Pretty astounding, huh? Believe it or not, Denver's offseason is almost as tumultuous as Oakland's previous seven seasons.
December 30, 2008 Long time coach Mike Shanahan is fired following an 8-8 season. Over his fourteen year run in Denver, Shanahan compiles a 136-86 record, including 2 Super Bowl titles and only two losing seasons.
January 11, 2009 33 year-old New England offensive coordinator Josh McDaniels is hired as new head coach.
February 28 Reports emerge that McDaniels engaged in discussions with New England and Tampa Bay regarding a three-way trade that would send Denver quarterback Jay Cutler to Tampa Bay, Matt Cassel to Denver, and a first round pick to New England. The trade falls through (Cassel ends up in Kansas City), and Jay Cutler is extremely unhappy with his new coach.
April 2 After over a month of bickering through the media, the Broncos trade Cutler to Chicago for quarterback Kyle Orton and two first round picks. Cutler made the Pro Bowl in 2008; Kyle Orton did this.
April 25 Despite the additions of just about every running back on the free agent market and gaping holes in their new 3-4 defensive alignment, Denver uses the 12th overall pick on Georgia RB Knowshon Moreno.
August 28 Talented wide receiver Brandon Marshall is suspended indefinitely for insubordination following lackluster effort in practice. Speculation ensues that he will join Cutler as a former Bronco.
August 30 Orton injures his hand in a preseason game against Cutler's Bears. At least one of the knuckles on his throwing hand is dislocated, and ligament damage may have occurred. He is questionable for the season opener, and, coupled with Chris Simms unavailability, Ingle Martin may be starting on opening day for the team that used to employ John Elway, and he may be throwing passes to a receiving corps made up of Eddie Royal, Brandon Stoakley's ghost, and former Redskins legend Brandon Lloyd.
So who's going to be a bigger mess?
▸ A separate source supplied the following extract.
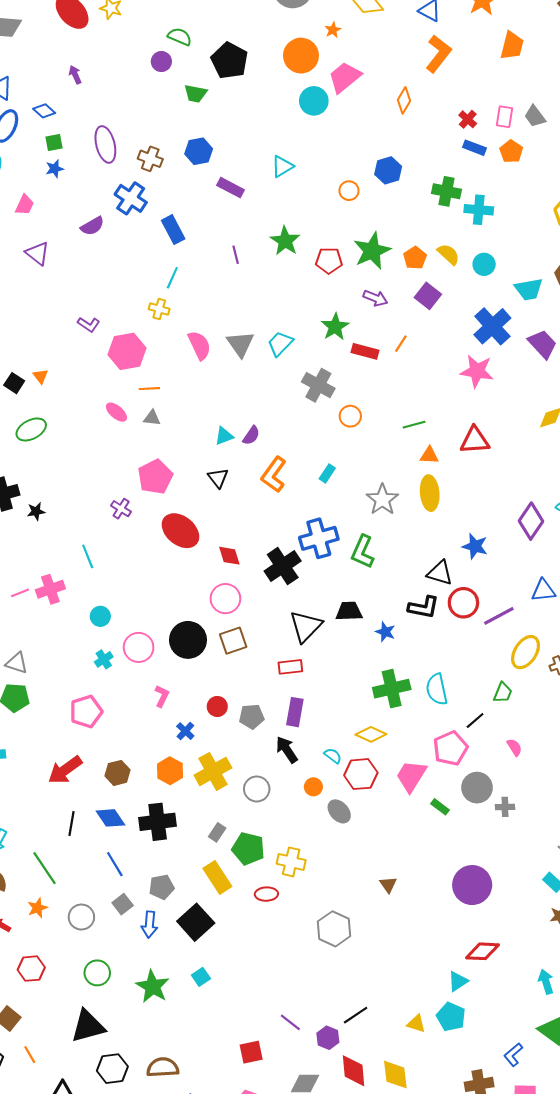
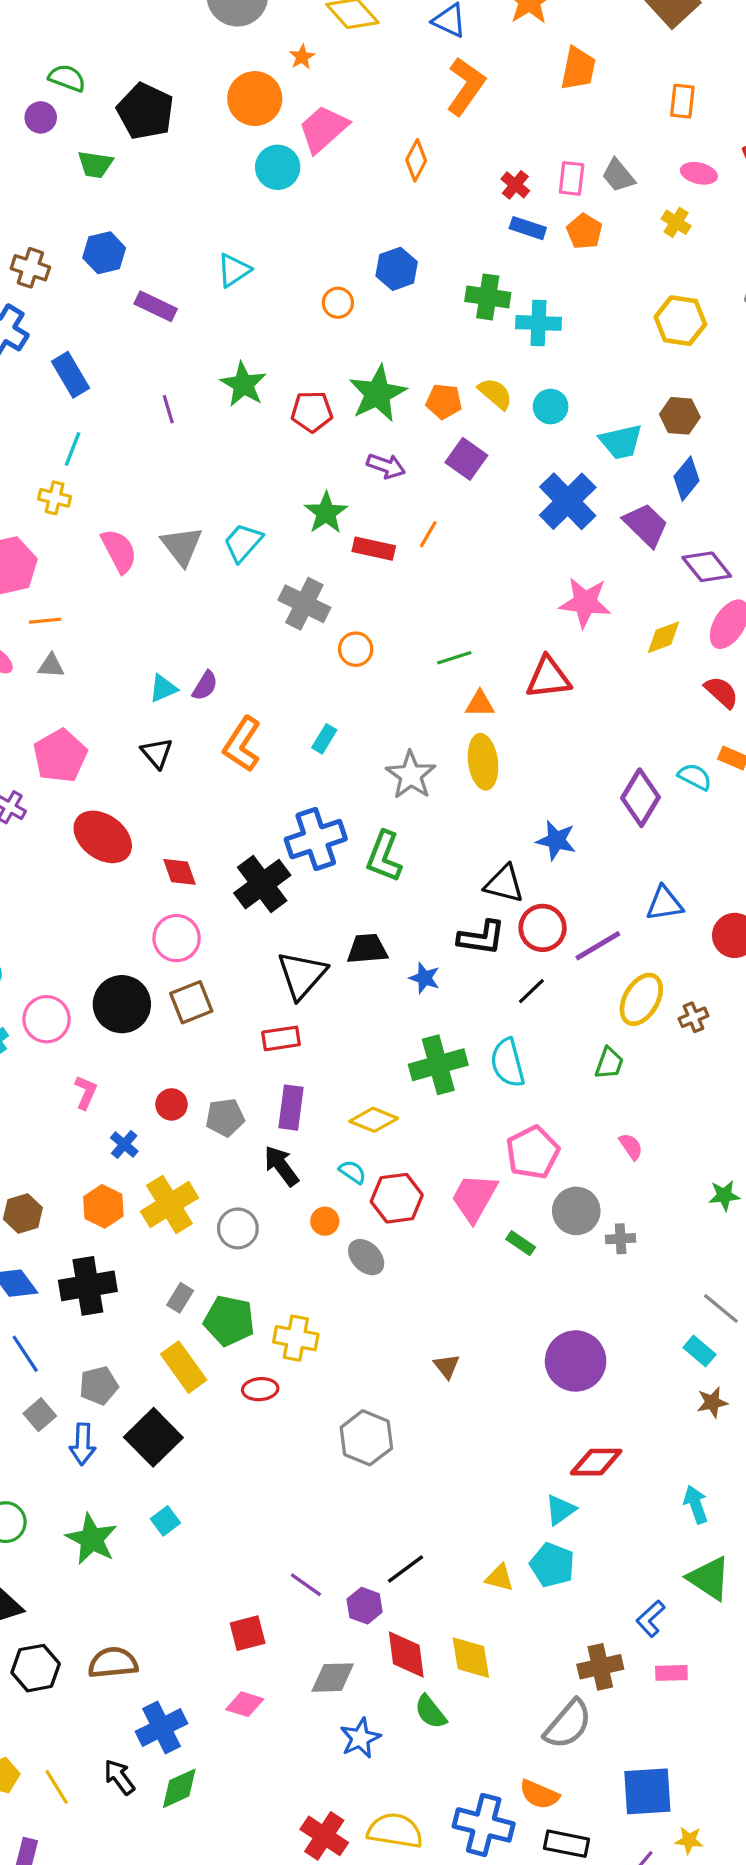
orange pentagon: (415, 258) -> (444, 401), turned -30
pink star: (477, 371) -> (585, 602), moved
black line: (475, 720) -> (531, 991), moved
yellow diamond: (371, 734) -> (374, 1120), moved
Looks like a wash to me.
3. Can the Chargers overcome Norv and win the Super Bowl?
Anything's possible, especially when it involves the best team in the league (on paper) winning the championship. It will probably come down to playoff match-ups. If the Chargers can avoid New England, Tennessee, or Pittsburgh--three teams with clear coaching advantages--San Diego should be able to advance to the Super Bowl. The odds of such a scenario playing out are almost impossible to imagine, though. San Diego is going to have to beat one of those teams, and probably two of them. Even if they make the Super Bowl, though, do you really think Norv will be able to handle the spotlight?